High Performance Computing Service

Upgrade Schedule

Last update: Fri Jun 29 16:29:43 BST 2012

The HPCS cluster will be undergoing a major upgrade during March-May 2012. The current plan is outlined on this page and any amendments will be reflected here.

When  Event  Comments
  
Thursday 22nd March 10:00-midnight  Full system maintenance.  No logins or job processing. smp01 to be retired. Will be followed by benchmarks on the Westmeres only.
  
Monday 26th March 08:00  Machine room works begin.  At risk period begins.
  
Wednesday 28th March 12:00  Woodcrest service reduces to units F and H only.  Woodcrest units A-E & G decommissioned.
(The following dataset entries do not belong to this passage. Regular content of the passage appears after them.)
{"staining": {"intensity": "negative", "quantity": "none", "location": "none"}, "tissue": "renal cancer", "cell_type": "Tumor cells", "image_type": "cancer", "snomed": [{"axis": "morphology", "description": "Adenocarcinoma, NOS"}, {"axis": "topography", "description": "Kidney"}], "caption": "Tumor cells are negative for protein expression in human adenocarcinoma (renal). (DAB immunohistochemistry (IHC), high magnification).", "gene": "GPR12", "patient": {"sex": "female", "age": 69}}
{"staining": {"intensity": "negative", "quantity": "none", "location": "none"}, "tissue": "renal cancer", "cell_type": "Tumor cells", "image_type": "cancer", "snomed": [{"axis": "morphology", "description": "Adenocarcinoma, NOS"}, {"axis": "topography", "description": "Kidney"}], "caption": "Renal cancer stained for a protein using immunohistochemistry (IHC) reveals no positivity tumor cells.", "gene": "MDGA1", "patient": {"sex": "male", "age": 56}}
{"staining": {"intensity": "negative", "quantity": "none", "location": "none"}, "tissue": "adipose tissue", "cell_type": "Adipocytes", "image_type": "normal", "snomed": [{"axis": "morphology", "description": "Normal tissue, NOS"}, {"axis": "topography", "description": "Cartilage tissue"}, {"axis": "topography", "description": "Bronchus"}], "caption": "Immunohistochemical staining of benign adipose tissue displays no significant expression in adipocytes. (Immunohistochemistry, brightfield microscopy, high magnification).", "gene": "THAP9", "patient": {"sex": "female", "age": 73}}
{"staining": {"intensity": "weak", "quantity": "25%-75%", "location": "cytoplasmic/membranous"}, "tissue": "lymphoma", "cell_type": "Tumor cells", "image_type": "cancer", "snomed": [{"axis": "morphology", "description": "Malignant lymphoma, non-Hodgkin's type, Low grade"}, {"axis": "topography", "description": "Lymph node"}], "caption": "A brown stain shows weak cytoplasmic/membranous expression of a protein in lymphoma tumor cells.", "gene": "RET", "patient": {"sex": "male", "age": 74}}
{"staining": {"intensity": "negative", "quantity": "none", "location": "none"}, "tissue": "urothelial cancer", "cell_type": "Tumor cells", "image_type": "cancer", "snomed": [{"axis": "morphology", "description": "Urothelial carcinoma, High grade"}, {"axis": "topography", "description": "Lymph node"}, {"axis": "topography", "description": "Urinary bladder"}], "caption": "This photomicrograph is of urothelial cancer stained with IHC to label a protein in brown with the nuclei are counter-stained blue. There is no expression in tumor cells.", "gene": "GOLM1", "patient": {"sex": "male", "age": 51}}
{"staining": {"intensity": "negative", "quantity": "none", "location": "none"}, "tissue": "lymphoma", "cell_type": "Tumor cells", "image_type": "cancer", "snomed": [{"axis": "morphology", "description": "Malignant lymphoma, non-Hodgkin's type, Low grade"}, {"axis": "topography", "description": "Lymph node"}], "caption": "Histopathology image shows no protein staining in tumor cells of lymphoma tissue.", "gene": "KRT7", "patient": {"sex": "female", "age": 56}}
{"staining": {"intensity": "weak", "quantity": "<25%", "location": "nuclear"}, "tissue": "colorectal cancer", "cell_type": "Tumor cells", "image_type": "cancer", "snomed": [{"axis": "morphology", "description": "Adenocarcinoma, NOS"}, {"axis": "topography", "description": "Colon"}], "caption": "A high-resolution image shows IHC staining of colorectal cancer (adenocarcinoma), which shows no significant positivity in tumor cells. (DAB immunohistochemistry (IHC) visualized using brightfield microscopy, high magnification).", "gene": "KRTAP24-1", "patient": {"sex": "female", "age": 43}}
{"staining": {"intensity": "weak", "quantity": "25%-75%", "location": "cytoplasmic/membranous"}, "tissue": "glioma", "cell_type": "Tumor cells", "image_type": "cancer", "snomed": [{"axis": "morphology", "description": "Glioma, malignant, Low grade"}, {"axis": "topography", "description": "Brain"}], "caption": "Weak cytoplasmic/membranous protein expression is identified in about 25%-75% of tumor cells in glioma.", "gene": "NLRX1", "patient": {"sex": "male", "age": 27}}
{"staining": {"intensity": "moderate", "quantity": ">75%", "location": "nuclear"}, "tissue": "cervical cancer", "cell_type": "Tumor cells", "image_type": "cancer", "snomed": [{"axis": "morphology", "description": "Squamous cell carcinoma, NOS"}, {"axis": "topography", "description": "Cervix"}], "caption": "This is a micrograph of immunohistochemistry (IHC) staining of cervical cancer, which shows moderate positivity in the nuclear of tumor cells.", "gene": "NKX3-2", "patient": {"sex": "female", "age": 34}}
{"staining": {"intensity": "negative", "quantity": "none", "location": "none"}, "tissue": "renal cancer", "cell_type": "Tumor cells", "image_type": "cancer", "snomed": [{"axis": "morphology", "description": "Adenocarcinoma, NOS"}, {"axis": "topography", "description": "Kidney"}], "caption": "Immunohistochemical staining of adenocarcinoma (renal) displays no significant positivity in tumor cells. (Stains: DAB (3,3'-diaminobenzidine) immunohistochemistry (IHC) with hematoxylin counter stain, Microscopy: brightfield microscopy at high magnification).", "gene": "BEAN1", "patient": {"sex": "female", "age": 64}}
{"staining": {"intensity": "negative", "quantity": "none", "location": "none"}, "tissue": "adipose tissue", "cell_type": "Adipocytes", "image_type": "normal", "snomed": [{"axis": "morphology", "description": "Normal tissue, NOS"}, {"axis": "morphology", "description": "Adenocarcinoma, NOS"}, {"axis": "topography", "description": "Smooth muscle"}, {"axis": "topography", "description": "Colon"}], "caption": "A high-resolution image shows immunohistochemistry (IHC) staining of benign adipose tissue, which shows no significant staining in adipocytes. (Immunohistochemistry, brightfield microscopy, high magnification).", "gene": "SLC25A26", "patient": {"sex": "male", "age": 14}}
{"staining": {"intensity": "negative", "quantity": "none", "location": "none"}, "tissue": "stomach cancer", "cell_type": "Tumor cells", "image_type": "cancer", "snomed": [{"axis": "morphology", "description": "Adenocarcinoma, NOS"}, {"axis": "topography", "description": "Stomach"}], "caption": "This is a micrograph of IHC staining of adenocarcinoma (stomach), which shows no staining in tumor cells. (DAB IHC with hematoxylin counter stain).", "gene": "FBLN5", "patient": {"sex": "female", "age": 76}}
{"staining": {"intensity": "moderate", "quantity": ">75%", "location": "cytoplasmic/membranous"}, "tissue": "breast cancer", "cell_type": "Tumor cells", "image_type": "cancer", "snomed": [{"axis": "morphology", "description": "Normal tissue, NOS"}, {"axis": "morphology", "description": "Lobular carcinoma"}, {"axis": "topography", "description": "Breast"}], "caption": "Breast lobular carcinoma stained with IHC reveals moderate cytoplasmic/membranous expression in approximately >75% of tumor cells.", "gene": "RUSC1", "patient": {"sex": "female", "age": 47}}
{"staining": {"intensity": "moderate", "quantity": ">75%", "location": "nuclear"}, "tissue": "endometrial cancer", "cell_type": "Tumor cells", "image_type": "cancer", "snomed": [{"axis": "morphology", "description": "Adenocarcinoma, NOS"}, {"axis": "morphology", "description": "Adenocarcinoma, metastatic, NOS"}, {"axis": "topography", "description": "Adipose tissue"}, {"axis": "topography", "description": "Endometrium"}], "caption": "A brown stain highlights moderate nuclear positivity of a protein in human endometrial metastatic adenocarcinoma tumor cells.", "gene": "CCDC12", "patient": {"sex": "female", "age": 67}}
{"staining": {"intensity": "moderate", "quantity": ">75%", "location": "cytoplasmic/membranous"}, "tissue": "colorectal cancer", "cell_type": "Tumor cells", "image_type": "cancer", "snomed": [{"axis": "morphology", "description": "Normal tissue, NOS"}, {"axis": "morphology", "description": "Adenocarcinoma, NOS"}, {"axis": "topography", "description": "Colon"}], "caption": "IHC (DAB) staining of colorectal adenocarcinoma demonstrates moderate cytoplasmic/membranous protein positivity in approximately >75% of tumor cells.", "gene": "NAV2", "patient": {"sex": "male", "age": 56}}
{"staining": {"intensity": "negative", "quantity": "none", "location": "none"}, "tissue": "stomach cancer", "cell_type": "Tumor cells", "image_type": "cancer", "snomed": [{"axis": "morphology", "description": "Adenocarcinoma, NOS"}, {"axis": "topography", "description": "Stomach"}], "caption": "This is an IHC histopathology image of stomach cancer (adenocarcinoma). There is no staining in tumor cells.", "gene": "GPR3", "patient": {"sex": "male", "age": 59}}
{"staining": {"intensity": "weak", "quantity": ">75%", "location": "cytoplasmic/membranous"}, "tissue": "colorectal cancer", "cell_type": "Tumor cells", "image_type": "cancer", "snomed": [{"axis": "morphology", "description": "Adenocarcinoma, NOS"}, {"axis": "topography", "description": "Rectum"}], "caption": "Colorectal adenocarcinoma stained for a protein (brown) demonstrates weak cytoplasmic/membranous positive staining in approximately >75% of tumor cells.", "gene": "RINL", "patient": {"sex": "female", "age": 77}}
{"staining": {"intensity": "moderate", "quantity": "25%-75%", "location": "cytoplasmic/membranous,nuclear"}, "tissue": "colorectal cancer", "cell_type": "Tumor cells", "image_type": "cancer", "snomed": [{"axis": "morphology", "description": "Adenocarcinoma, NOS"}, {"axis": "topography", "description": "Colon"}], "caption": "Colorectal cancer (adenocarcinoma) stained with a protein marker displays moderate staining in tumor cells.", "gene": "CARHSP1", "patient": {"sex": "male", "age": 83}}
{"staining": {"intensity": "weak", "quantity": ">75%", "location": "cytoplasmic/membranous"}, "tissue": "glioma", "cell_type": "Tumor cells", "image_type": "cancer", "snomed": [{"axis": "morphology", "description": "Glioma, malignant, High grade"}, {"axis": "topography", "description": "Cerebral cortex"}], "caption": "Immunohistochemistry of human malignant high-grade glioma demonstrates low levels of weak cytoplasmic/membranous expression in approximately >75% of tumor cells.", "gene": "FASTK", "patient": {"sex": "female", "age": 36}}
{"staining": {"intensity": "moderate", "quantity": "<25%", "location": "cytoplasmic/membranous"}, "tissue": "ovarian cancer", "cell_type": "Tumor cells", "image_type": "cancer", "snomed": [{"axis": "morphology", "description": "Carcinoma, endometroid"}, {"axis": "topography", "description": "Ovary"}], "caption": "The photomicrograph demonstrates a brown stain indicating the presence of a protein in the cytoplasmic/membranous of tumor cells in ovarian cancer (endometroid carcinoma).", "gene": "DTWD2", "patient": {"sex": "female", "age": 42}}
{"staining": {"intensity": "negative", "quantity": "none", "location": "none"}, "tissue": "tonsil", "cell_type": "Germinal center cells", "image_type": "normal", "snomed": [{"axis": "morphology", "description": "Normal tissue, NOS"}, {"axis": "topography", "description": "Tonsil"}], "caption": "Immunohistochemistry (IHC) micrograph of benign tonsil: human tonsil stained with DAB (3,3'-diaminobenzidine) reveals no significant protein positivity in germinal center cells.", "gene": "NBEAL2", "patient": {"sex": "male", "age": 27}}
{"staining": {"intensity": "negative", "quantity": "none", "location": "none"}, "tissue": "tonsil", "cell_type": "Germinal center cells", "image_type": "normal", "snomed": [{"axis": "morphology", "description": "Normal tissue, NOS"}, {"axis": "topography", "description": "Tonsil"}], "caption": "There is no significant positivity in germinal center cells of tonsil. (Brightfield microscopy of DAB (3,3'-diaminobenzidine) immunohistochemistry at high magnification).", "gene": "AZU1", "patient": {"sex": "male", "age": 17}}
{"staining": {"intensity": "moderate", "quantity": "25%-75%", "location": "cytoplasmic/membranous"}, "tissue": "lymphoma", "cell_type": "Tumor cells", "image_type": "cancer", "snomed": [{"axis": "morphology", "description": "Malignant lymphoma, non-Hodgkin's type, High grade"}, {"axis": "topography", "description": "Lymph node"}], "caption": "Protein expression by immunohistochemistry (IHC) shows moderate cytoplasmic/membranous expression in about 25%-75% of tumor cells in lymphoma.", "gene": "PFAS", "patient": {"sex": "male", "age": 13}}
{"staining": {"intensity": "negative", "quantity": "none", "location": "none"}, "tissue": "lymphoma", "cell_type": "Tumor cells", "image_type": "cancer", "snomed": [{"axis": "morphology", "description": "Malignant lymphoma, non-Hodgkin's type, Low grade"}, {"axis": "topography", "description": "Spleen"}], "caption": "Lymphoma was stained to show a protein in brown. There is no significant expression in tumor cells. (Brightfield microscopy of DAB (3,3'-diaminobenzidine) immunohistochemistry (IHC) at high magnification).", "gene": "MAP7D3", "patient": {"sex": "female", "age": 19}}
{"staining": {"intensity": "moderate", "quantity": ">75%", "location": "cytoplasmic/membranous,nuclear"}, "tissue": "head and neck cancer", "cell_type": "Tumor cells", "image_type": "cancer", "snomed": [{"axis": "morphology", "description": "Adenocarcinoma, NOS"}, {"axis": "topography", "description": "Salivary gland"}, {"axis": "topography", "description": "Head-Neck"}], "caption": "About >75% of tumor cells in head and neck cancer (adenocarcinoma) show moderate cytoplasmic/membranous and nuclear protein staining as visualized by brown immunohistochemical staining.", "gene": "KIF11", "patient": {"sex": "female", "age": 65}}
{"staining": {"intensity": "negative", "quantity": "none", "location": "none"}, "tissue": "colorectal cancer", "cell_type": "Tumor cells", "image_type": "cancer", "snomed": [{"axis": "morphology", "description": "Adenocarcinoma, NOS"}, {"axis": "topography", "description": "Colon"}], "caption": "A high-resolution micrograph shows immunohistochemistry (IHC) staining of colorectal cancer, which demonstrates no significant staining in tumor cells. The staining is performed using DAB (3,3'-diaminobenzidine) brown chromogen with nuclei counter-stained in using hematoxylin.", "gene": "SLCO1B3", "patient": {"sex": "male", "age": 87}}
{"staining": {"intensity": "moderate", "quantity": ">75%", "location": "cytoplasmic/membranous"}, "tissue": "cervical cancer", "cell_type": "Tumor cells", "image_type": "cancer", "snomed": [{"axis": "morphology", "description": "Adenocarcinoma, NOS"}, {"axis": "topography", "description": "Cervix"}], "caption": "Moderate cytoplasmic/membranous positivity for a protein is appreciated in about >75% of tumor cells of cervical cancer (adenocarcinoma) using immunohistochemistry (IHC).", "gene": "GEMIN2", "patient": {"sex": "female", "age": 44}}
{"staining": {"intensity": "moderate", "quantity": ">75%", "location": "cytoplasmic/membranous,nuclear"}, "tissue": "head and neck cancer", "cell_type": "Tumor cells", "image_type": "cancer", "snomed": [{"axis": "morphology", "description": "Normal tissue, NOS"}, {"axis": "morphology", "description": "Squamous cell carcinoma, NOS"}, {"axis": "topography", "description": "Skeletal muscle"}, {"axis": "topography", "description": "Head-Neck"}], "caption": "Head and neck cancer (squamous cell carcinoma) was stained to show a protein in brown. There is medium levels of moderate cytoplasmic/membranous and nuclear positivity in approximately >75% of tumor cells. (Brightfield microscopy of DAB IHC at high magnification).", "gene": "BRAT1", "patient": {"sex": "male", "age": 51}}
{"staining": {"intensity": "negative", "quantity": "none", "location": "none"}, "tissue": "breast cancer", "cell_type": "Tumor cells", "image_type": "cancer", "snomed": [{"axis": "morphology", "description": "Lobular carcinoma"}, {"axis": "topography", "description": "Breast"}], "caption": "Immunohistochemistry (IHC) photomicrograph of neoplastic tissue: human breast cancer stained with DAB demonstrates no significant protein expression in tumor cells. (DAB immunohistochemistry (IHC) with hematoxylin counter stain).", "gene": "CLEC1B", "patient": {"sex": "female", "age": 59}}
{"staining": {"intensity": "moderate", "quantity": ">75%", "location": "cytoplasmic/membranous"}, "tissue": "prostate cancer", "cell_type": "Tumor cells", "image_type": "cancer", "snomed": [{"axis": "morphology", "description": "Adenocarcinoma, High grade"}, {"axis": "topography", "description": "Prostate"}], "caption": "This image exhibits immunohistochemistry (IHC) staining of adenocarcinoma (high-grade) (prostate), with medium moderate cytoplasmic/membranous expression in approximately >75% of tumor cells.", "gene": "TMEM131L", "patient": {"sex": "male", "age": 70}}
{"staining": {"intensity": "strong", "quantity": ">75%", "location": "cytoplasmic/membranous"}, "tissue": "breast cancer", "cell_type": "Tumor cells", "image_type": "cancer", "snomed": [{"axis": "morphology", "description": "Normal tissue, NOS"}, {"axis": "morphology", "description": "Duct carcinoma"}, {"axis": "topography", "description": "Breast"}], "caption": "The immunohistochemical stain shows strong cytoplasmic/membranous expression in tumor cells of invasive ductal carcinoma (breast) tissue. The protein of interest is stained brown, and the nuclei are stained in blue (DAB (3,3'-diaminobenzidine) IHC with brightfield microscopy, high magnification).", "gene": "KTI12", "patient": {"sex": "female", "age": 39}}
This may require all Woodcrests to be emptied.
  
Tuesday 3rd April 12:00  GPU cluster relocation starts.  tesla17-32 withdrawn from service.
  
Wednesday 4th April 09:00  GPU cluster relocation continues.  tesla01-16 withdrawn from service.
  
Saturday 7th April  GPU cluster relocation complete.  Tesla nodes restored to service.
  
Monday 9th April - Friday 27th April  Ongoing hardware and software preparation.  Core system, networks and new storage configured.
  
Thursday 3rd May  Full system maintenance. Remaining Woodcrest units F and H and bindloe login nodes decommissioned.  New Westmere login nodes (login-west*) introduced. Final hardware installations.
  
Monday 7th May - Friday 11th May  All physical cabling completed.  
  
Monday 14th May - Friday 25th May  Cluster provisioning, fault finding and stabilization.  
  
Saturday 26th May - Friday 1st June  Linpack testing  During this phase the number of available Westmere nodes may need to be scaled back to accommodate the additional heat and power load.
Final result: 183.379 TFlops
Position 93 on the June 2012 Top500 list.
  
Friday 8th June (approx 2 weeks)  Beta testing starts.  Please contact support if you are interested in participating.
  
Tuesday 19th June  Data transfer to new storage commenced.  
  
Monday 25th June  Full maintenance 10:00.  Lustre to be upgraded to 2.1. Final data transfers to new storage system.
  
Tuesday 26th June  Maintenance continues.
Darwin3 enters production.
  New Sandy Bridge login nodes to become generally available. Westmere compute nodes to be renamed and all compute nodes provisioned with SL6.2. Darwin3 full production commences.